=== Data block ===
+-------+
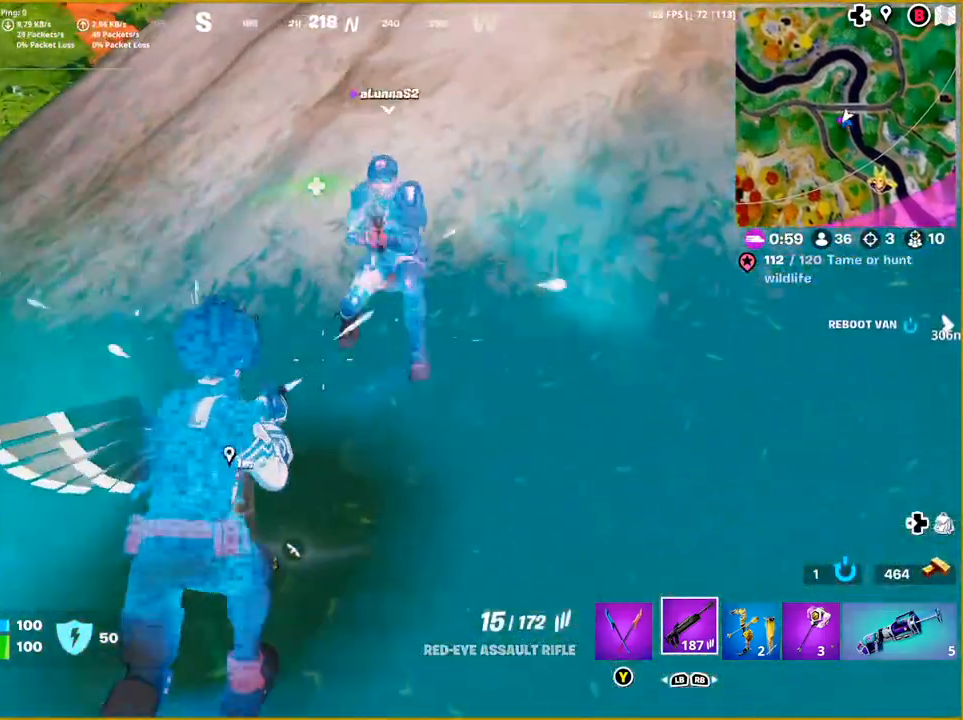
{"buttons": [], "left_stick": "down-right", "right_stick": "center", "events": [[117, "left_stick", "right"], [250, "left_stick", "down-right"]]}
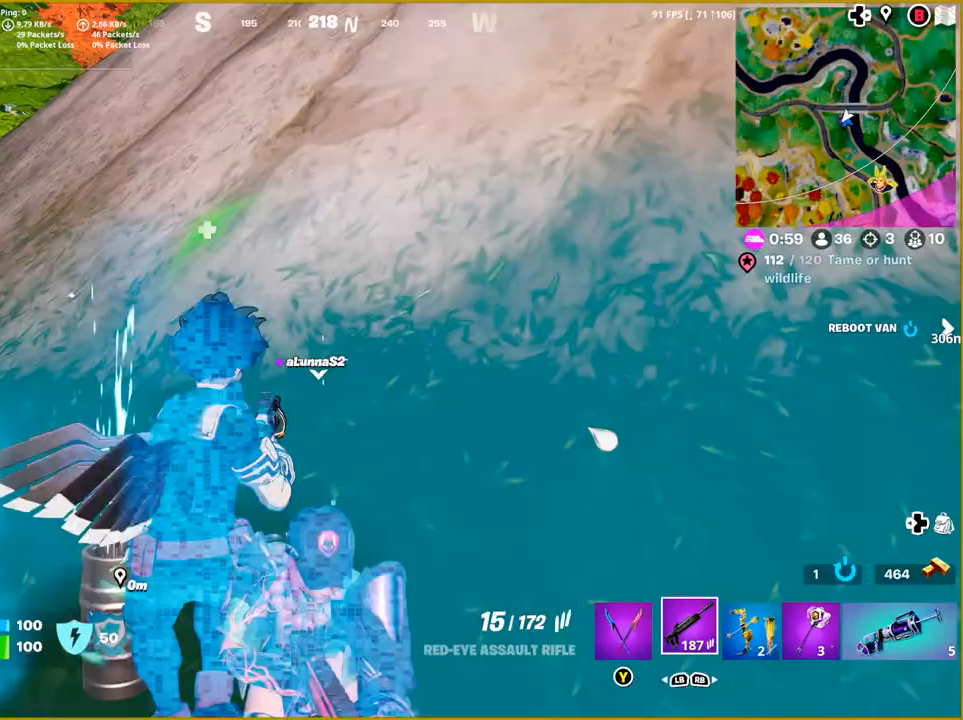
{"buttons": [], "left_stick": "center", "right_stick": "down-left", "events": [[50, "right_stick", "left"], [350, "right_stick", "down-left"], [367, "left_stick", "center"]]}
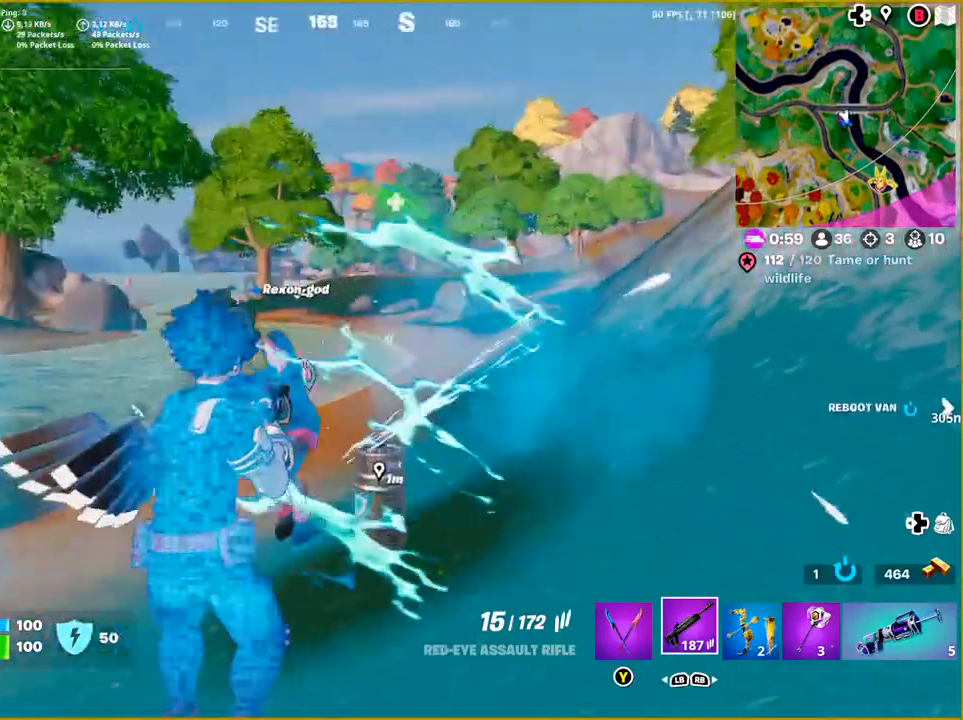
{"buttons": [], "left_stick": "center", "right_stick": "center", "events": [[83, "left_stick", "up"], [133, "right_stick", "center"], [450, "left_stick", "center"]]}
+-------+
=== Activity ===
Type the listing above out again exactly, and omit all pictures.

=== Solution for this exercise ===
{"buttons": [], "left_stick": "down-right", "right_stick": "center", "events": [[117, "left_stick", "right"], [250, "left_stick", "down-right"]]}
{"buttons": [], "left_stick": "center", "right_stick": "down-left", "events": [[50, "right_stick", "left"], [350, "right_stick", "down-left"], [367, "left_stick", "center"]]}
{"buttons": [], "left_stick": "center", "right_stick": "center", "events": [[83, "left_stick", "up"], [133, "right_stick", "center"], [450, "left_stick", "center"]]}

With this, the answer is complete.